Vladimir Propp, Les Racines historiques du conte merveilleux, trad. du russe par Lise Gruel-Apert, Gallimard, 1983.

Texte 2 : L’interprétation de la psychanalyse

Dans bien des contes merveilleux, des personnages d’adultes, des parents, vivent aussi aux limites de l’animalité, au sens où ils sont la proie de leurs propres pulsions. Ce ne sont pas seulement les frontières psychiques qui vacillent alors, mais celles de l’humanité et de ses lois sociales. Les enfants en payent souvent le prix. Dans le conte Ma mère m’a tué, mon père m’a mangé, la mère, belle-mère criminelle et infanticide, a réussi à rendre le père cannibale, mais ce sont les enfants qui sauveront l’ordre humain et ses lois. La petite sœur, qui a récupéré et enterré les os de son demi-frère sous l’arbre de la mère morte, permet à celui-ci de revivre sous forme d’oiseau, et de propager sa vérité à travers tout le village. L’oiseau se fait entendre ainsi de chacun jusqu’à la belle-mère elle-même, qui meurt littéralement du dévoilement de cette vérité. Ici, l’animal a partie liée avec l’enfant et les morts. Devant le risque qu’explosent les lois qui régissent les relations familiales et les liens entre générations, un animal est convoqué, l’oiseau, pas vraiment domestique mais plutôt associé dans l’imaginaire collectif à la pureté du ciel et à son élévation, comme dans les faire-part de naissance.

* **Consigne**:
Dans le texte, où la petite sœur enterre-t-elle les os de son demi-frère ? Les lignes ci-dessous proviennent d'une autre source.

* **Matériel fourni**:
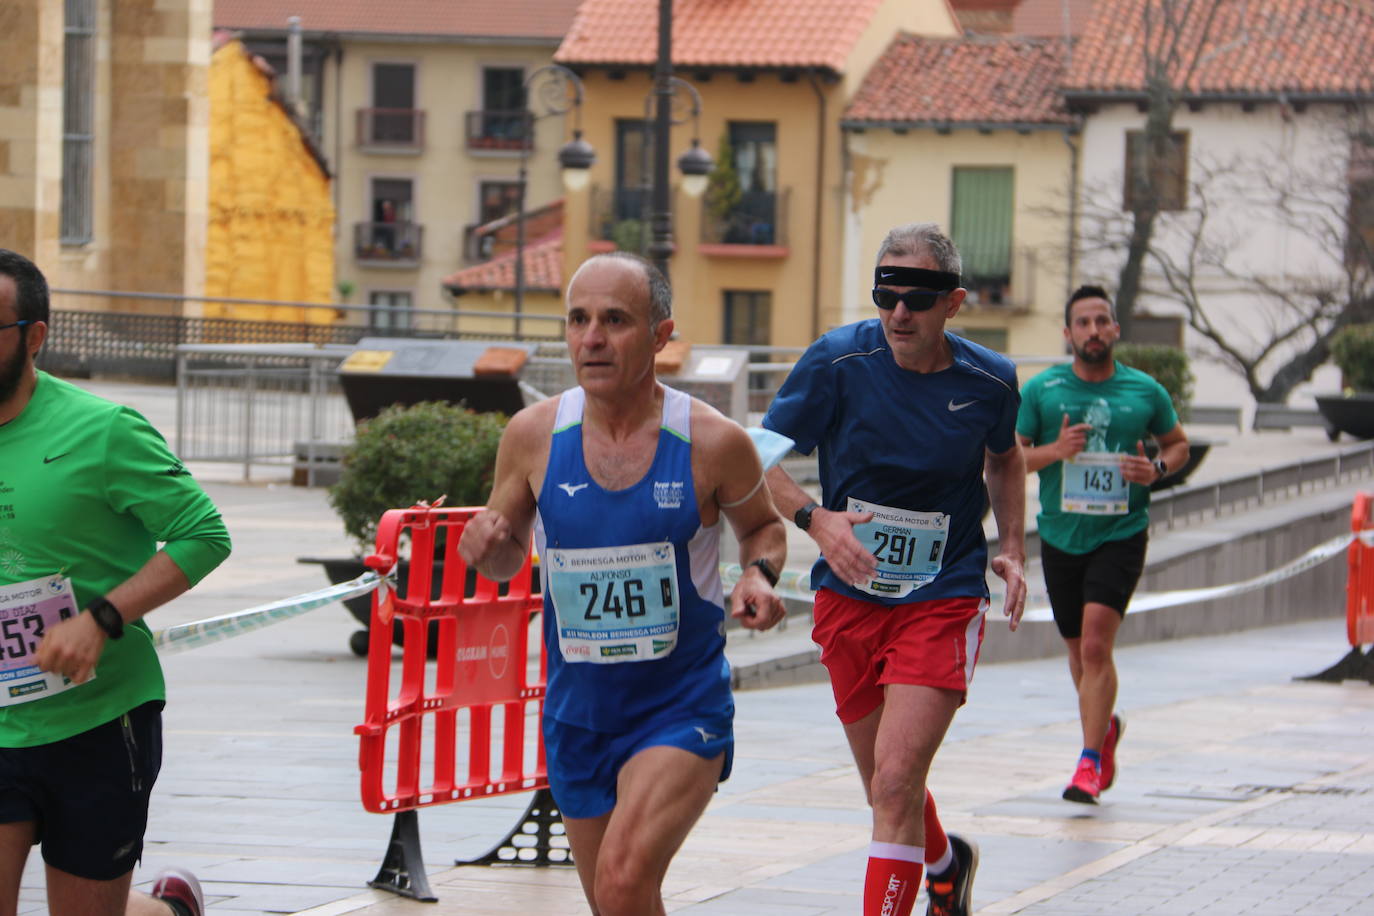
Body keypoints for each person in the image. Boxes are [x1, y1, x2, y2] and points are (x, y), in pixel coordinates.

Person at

* **Réponse**:
Sous l'arbre de la mère morte.